En conséquence, ils se retrouvent au carrefour des contraintes et des demandes de multiples acteurs : le consommateur qui demande qualité, moindre prix, sécurité ; le salarié qui souhaite promotion, motivation, conditions de travail ; l’actionnaire qui attend rentabilité, stratégie, visibilité ; l’environnement politique et social qui exige emplois, richesses, réduction de la pollution… C’est ce nœud de forces souvent contraires que le dirigeant doit mettre en cohérence, pour en tirer un bénéfice qui soit optimal pour tous. Il ne le fait pas par philanthropie : c’est son métier, et son expertise. Cette expertise est plus que jamais nécessaire aujourd’hui. C’est ce qui rend la vocation de chef d’entreprise à la fois aussi difficile et aussi passionnante.
L’accroissement du rôle du chef d’entreprise dans la société se traduit par le fait que, dans tous ces domaines, sa responsabilité apparaît de plus en plus engagée, notamment d’un point de vue légal. Santé des salariés, propreté de l’environnement, pérennité des emplois, développement des compétences… A des degrés divers, et suivant des règles diverses, le dirigeant devient comptable dans tous ces domaines.

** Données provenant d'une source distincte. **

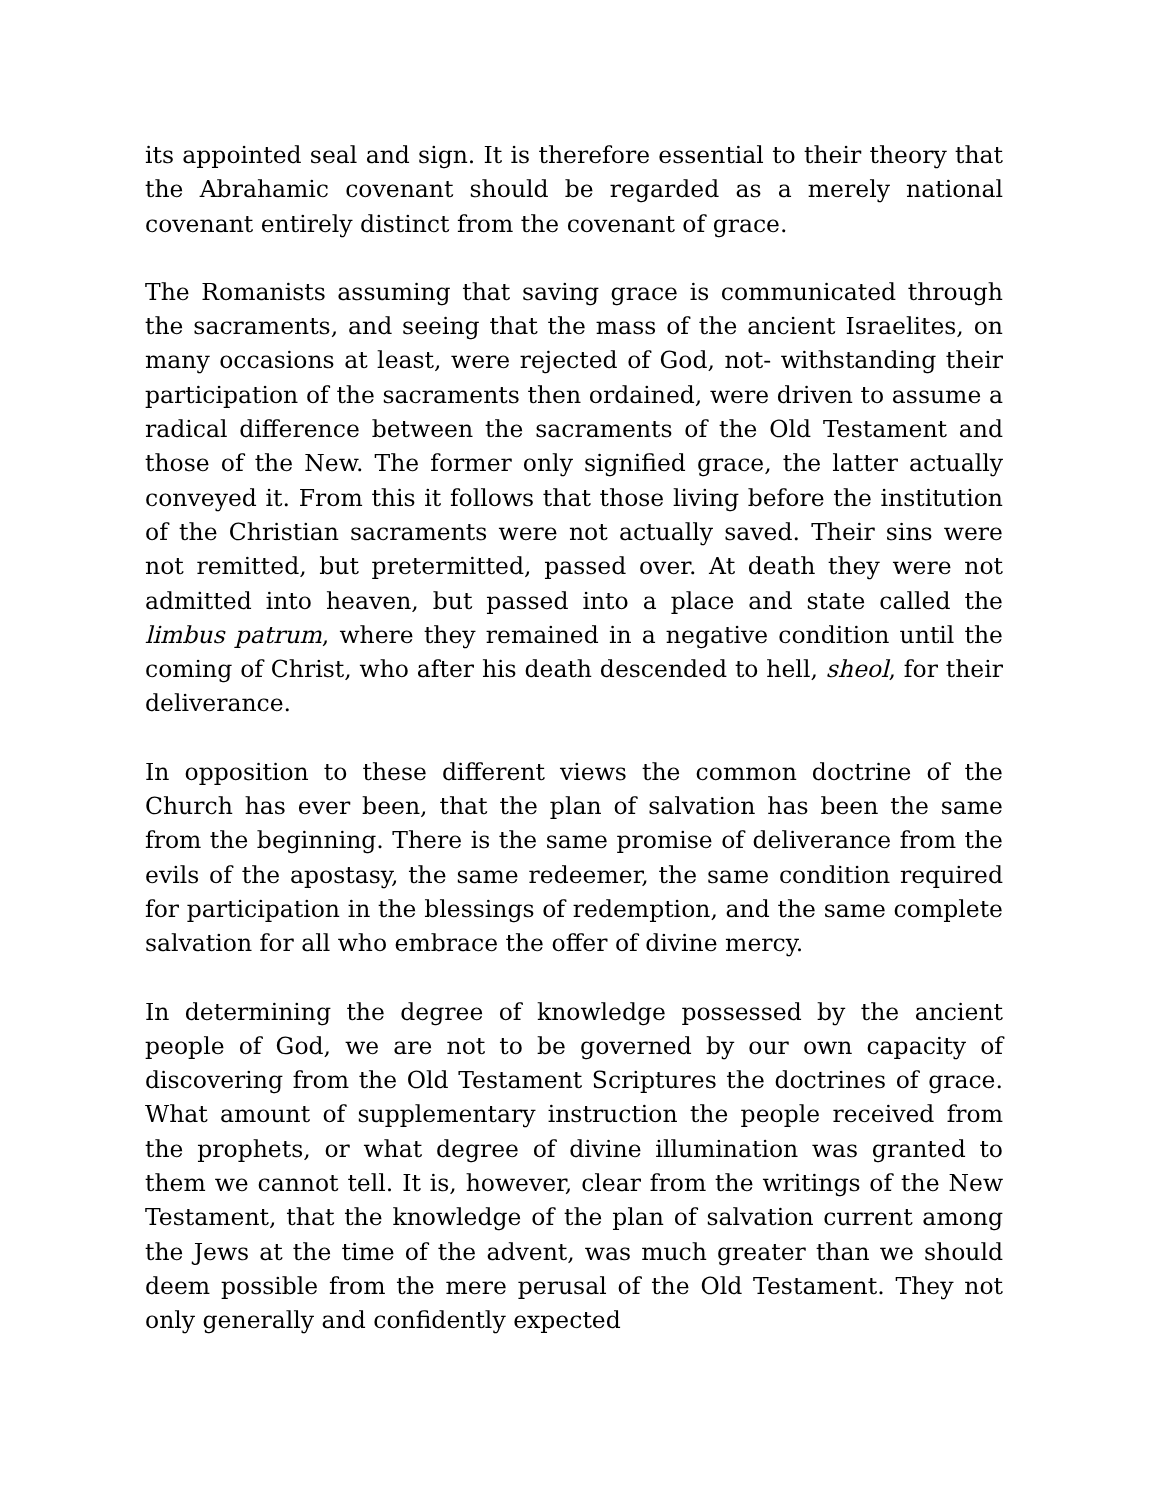its appointed seal and sign. It is therefore essential to their theory that the Abrahamic covenant should be regarded as a merely national covenant entirely distinct from the covenant of grace.
The Romanists assuming that saving grace is communicated through the sacraments, and seeing that the mass of the ancient Israelites, on many occasions at least, were rejected of God, not- withstanding their participation of the sacraments then ordained, were driven to assume a radical difference between the sacraments of the Old Testament and those of the New. The former only signified grace, the latter actually conveyed it. From this it follows that those living before the institution of the Christian sacraments were not actually saved. Their sins were not remitted, but pretermitted, passed over. At death they were not admitted into heaven, but passed into a place and state called the limbus patrum, where they remained in a negative condition until the coming of Christ, who after his death descended to hell, sheol, for their deliverance.
In opposition to these different views the common doctrine of the Church has ever been, that the plan of salvation has been the same from the beginning. There is the same promise of deliverance from the evils of the apostasy, the same redeemer, the same condition required for participation in the blessings of redemption, and the same complete salvation for all who embrace the offer of divine mercy.
In determining the degree of knowledge possessed by the ancient people of God, we are not to be governed by our own capacity of discovering from the Old Testament Scriptures the doctrines of grace. What amount of supplementary instruction the people received from the prophets, or what degree of divine illumination was granted to them we cannot tell. It is, however, clear from the writings of the New Testament, that the knowledge of the plan of salvation current among the Jews at the time of the advent, was much greater than we should deem possible from the mere perusal of the Old Testament. They not only generally and confidently expected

Il paraît donc légitime qu’on l’aide dans la conduite de ce métier si difficile. En l’accompagnant, en l’estimant. La France gagnera avec ses entrepreneurs, et le développement de l’esprit entrepreneurial est la vraie solution aux problèmes de nos sociétés. C’est un message que nous souhaiterions voir adopté par tous les candidats à l’élection présidentielle.






Monsieur,
Merci pour votre texte de grande qualité, vous avez montré les multiples facettes de l'entrepreneur.
Pourquoi posez-vous la question ?
Pourquoi parlez-vous des contraintes comme un infini chapelets de douleurs ?
Pourquoi attendre des autres et ne pas être le leader par des propositions ?
Une entreprise, de la plus petite à la multinationale doit avoir un management adapté qui prend en compte les contraintes et les obligations.
Elle doit être du type pyramidal qui permet à chacun d'avoir une tache bien définie et la responsabilité en conséquence.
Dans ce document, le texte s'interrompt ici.